JC: Simply collecting independent elevator companies doesn’t achieve much in itself. Our vision is to empower our businesses with the resources and tools that come from considered investment, specifically in terms of technology, training and leadership, to build true synergy.

AB: What are AEG’s short- and long-term goals?

MB: Our short-term goal is to allow all businesses to do what they do best: deliver excellent service to their customers. In the long term, however, we basically want to change the world. We want to bring a breath of fresh air to what has been a stagnant industry for many years. We believe a key part of this is to focus on people, our customers and our employees. We strive to be the best place to work and have already put several initiatives in place for achieving that.

AB: How does AEG view the health of the elevator industry in the U.S.?

JC: The elevator industry in North America is static. Meanwhile, technology is accelerating, and the way people are working and interacting is changing, especially in light of the recent pandemic.
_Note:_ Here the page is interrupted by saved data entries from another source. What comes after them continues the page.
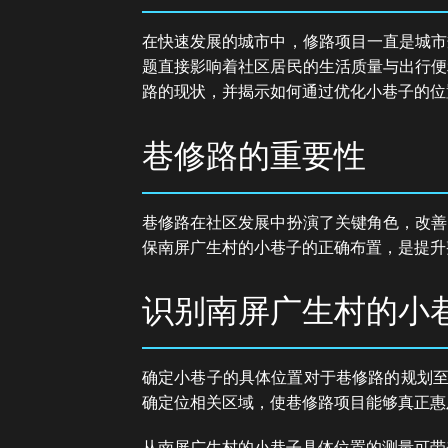
在快速发展的城市中，修路项目一直是城市
题直接影响着社区居民的生活质量与出行便
路的现状，并揭示如何通过优化小巷子的位
巷修路的重要性
巷修路在社区发展中扮演了关键角色，改善
保南屏广生村的小巷子的正确布置，是提升
识别南屏广生村的小
确定小巷子的具体位置对于巷修路的规划至
确定位相关区域，使巷修路项目能够真正惠
从南屏广生村的小巷子具体位置的测量可带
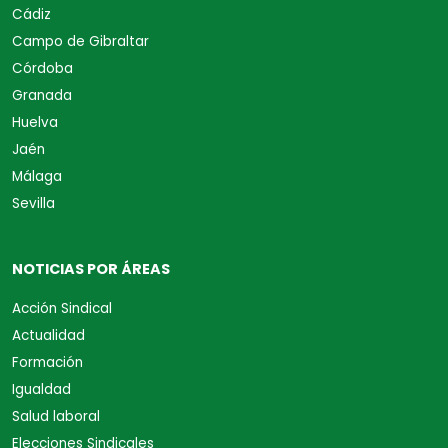
Cádiz
Campo de Gibraltar
Córdoba
Granada
Huelva
Jaén
Málaga
Sevilla
NOTICIAS POR ÁREAS
Acción Sindical
Actualidad
Formación
Igualdad
Salud laboral
Elecciones Sindicales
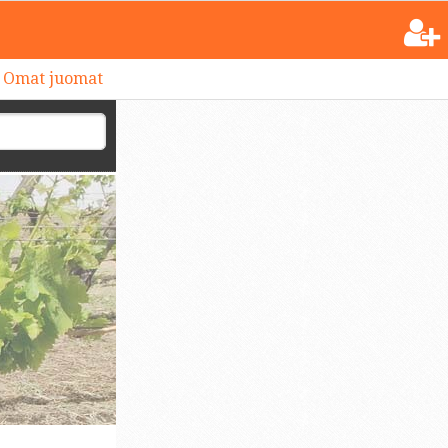
Omat juomat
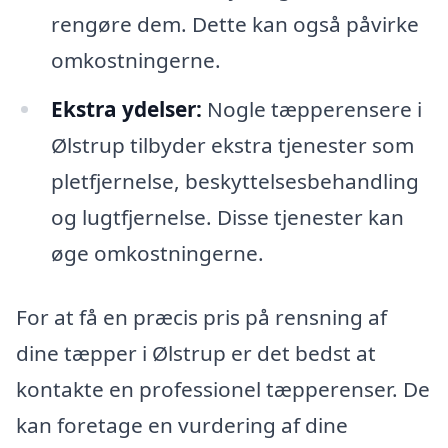
rengøre dem. Dette kan også påvirke
omkostningerne.
Ekstra ydelser:
Nogle tæpperensere i
Ølstrup tilbyder ekstra tjenester som
pletfjernelse, beskyttelsesbehandling
og lugtfjernelse. Disse tjenester kan
øge omkostningerne.
For at få en præcis pris på rensning af
dine tæpper i Ølstrup er det bedst at
kontakte en professionel tæpperenser. De
kan foretage en vurdering af dine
The world around us requires all companies to rethink how best to serve their customers. AEG sees change as something that empowers and invigorates its companies, not as a threat. We welcome change. The last thing we would ever want to be called is a traditional elevator business. In a technological age, we firmly believe that it is time for us as an industry to look at how we operate, how we innovate and how we keep in step with the world around us. It’s not about the elevators. It’s about connectivity, movement and ease of use. That’s the direction we’re all going in, and as a business, we embrace it.

AB: What effect does AEG see COVID having on the U.S. elevator industry as a whole and the companies under its umbrella?
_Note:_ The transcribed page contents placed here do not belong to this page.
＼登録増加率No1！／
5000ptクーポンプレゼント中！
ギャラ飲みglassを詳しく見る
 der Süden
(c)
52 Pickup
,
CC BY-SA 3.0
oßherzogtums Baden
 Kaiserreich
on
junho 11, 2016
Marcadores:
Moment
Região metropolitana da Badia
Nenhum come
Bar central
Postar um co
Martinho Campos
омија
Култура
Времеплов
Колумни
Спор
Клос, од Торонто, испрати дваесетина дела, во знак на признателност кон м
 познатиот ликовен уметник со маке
MB: COVID is just one example of a highly disruptive scenario. Who knows what might come next? What this crisis has taught us is the importance of engaging with our customers to help them navigate disruptions. It can’t be done by doing business in the traditional way. Increased safety awareness and a desire for social distancing – enforced or otherwise – suggest that elevator capacity could remain reduced in the future. Without creative thinking and new applications of technology, this will become a bottleneck. We’ve got to be able to step in and engage with our customers to look beyond the elevator, to see the bigger picture of elevator management, traffic management, changed working practices and safety solutions

AB: For those in the industry who see investments and acquisitions such as AEG’s as slightly concerning or nerve wracking, what would you say?

JC: We know there has been apprehension, as well as curiosity, around AEG since its launch. When people express concern about what we’re doing, that concern typically comes from one of two places: a fear of change, or a fear of competition. Our objective is to improve overall industry standards for independents and to significantly raise the bar for what customers can expect. We’d like to challenge the complacency we’ve seen for many years, by inviting innovation into all our processes. There is huge opportunity for improvement in this market.
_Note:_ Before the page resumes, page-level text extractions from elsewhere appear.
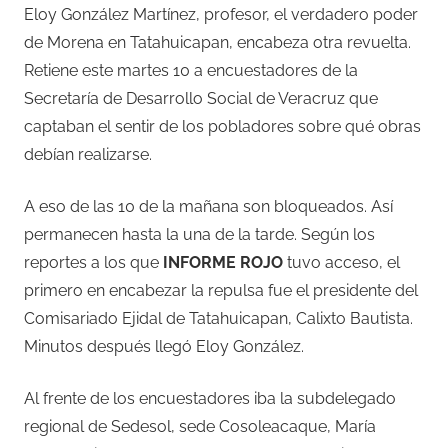
Eloy González Martínez, profesor, el verdadero poder
de Morena en Tatahuicapan, encabeza otra revuelta.
Retiene este martes 10 a encuestadores de la
Secretaría de Desarrollo Social de Veracruz que
captaban el sentir de los pobladores sobre qué obras
debían realizarse.
A eso de las 10 de la mañana son bloqueados. Así
permanecen hasta la una de la tarde. Según los
reportes a los que
INFORME ROJO
tuvo acceso, el
primero en encabezar la repulsa fue el presidente del
Comisariado Ejidal de Tatahuicapan, Calixto Bautista.
Minutos después llegó Eloy González.
Al frente de los encuestadores iba la subdelegado
regional de Sedesol, sede Cosoleacaque, María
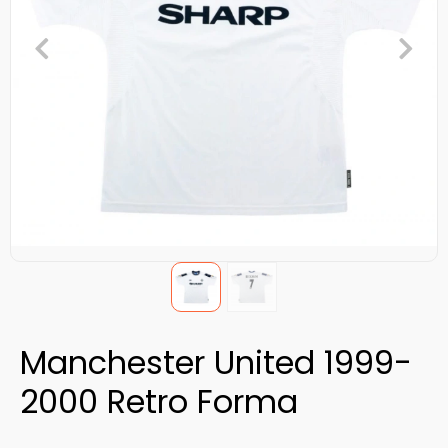
Manchester United 1999-
2000 Retro Forma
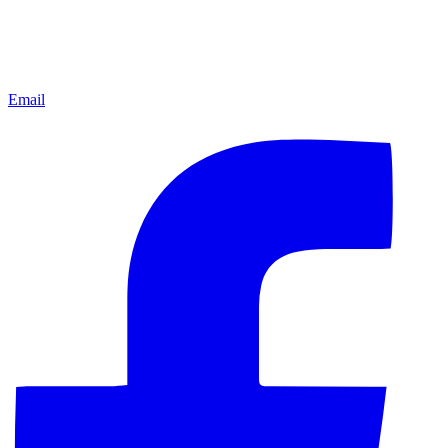
Email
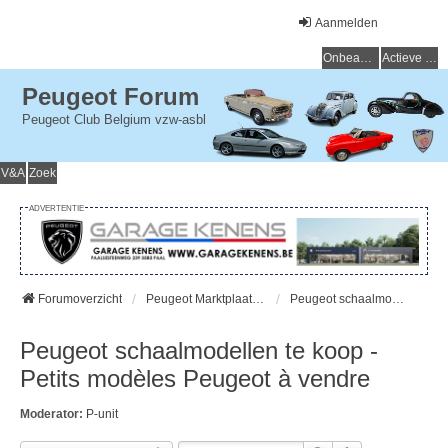
Aanmelden
Onbeantwoorde onderwerpen
Actieve onderwerpen
Peugeot Forum
Peugeot Club Belgium vzw-asbl
V&A
Zoek
ADVERTENTIE
Forumoverzicht
Peugeot Marktplaats - Peugeot Marché
Peugeot schaalmodellen te koop - Petits modèles Peugeot à vendre
Peugeot schaalmodellen te koop -
Petits modèles Peugeot à vendre
Moderator:
P-unit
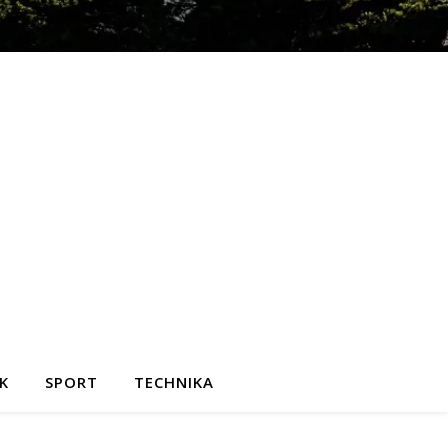
K
SPORT
TECHNIKA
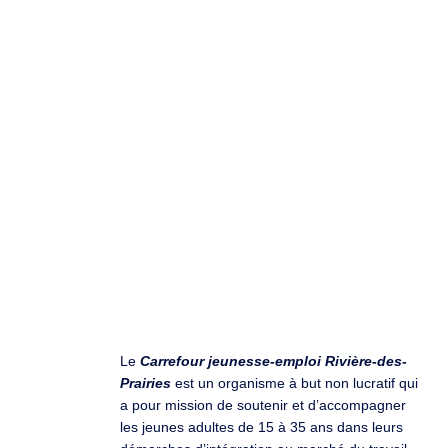
Le
Carrefour jeunesse-emploi Rivière-des-
Prairies
est un organisme à but non lucratif qui
a pour mission de soutenir et d’accompagner
les jeunes adultes de 15 à 35 ans dans leurs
MB: We want to create positive disruption, and we are building momentum as we speak, but we’re also hoping that others in the industry will follow suit. We welcome the added dynamics in the industry that make us work harder to serve customers. A business that fears change or claims that they don’t have time to improve will ultimately fail. The only thing we know for certain is that tomorrow will be different from today.

AB: What roles do education and training have in AEG’s plans?

MB: I would argue that education and training are important elements in themselves, but I want to create a culture that embraces education as an investment and not an expense. Continuous training will reap greater rewards over time. With knowledge comes power, and we want to harness that power in our employees. Our people are the lifeblood of our organization, and we are committed to investing in their future with us.